C’est une zone de guerre à quelques encablures du centre de Port au Prince, d’un côté ceux que la population appellent les bandits, de l’autre, la police haïtienne mal équipée et en sous-effectif et au milieu des habitants pris au piège.

« Ça tire depuis 22 jours, c’est insupportable »

Certains ont tout de même décidé de rester dans leur quartier malgré le danger mais d’autres comme Yolanda, une cinquantaine d’année, se sont résignés à fuir alors que les combats se rapprochaient, Yolanda avance péniblement, une valise sur la tête. Elle va rejoindre les milliers de déplacés de Carrefour feuilles qui s’entassent depuis plus d’un mois dans les écoles, les parcs publics ou les complexes sportifs de Port au Prince comme ici au gymnase Vincent et son terrain de basket transformé en camping parsemé de tentes occupées par des familles qui ont tout perdu, Dominique Charles a laissé derrière elle sa maison et surtout des proches à qui les groupes armés n’ont laissé aucune chance.

« J’ai perdu sept membres de ma famille, j’ai appris par la suite qu’ils avaient été brûlé vifs. »

En quête de territoire, les gangs ont multiplié les attaques ces derniers mois sur plusieurs quartiers de Port au Prince, des assauts qui s’accompagnent de viols, d’exécutions sommaires et d’enlèvements. Lourdement armés, ils ont fait du kidnapping une véritable industrie. Louis Gérald Gilles est médecin, il a passé sept jours entre les mains d’un gang avant d’être libéré en échange du versement d’une rançon, et il a côtoyé de très près ses geôliers.

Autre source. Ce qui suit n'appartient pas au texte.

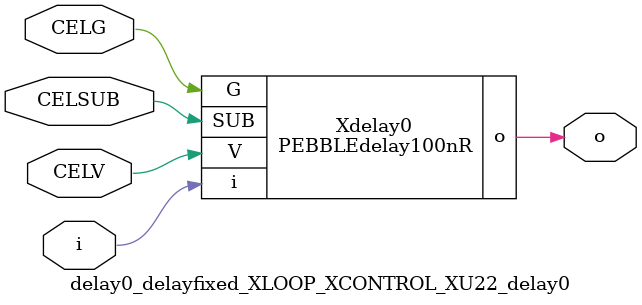
<source format=v>



module PEBBLEdelay100nR ( o, V, G, i, SUB );

  input V;
  input i;
  input G;
  output o;
  input SUB;
endmodule

//Celera Confidential Do Not Copy delay0_delayfixed_XLOOP_XCONTROL_XU22_delay0
//TYPE: fixed 100ns
module delay0_delayfixed_XLOOP_XCONTROL_XU22_delay0 (i, CELV, o,
CELG,CELSUB);
input CELV;
input i;
output o;
input CELSUB;
input CELG;

//Celera Confidential Do Not Copy delayfast0
PEBBLEdelay100nR Xdelay0(
.V (CELV),
.i (i),
.o (o),
.G (CELG),
.SUB (CELSUB)
);
//,diesize,PEBBLEdelay100nR

//Celera Confidential Do Not Copy Module End
//Celera Schematic Generator
endmodule

</source>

« Ce sont des enfants, ce sont des jeunes qui parlent de football, de plaisir, de leurs enfants, ils se rendent compte que leur espérance de vite est courte, ils savent très bien qu’ils vont se faire tuer. »

Face à la violence des gangs, les Haïtiens, excédés, se font justice eux-même, et les lynchages d’hommes soupçonnés de faire partie des groupes armés se multiplient. Pour mettre fin à cette spirale de la violence, les Nations Unies envisagent l’envoi d’une force étrangère. Mais cette décision est loin de faire l’unanimité au sein de la population qui redoute qu’elle ne se transforme en force d’occupation.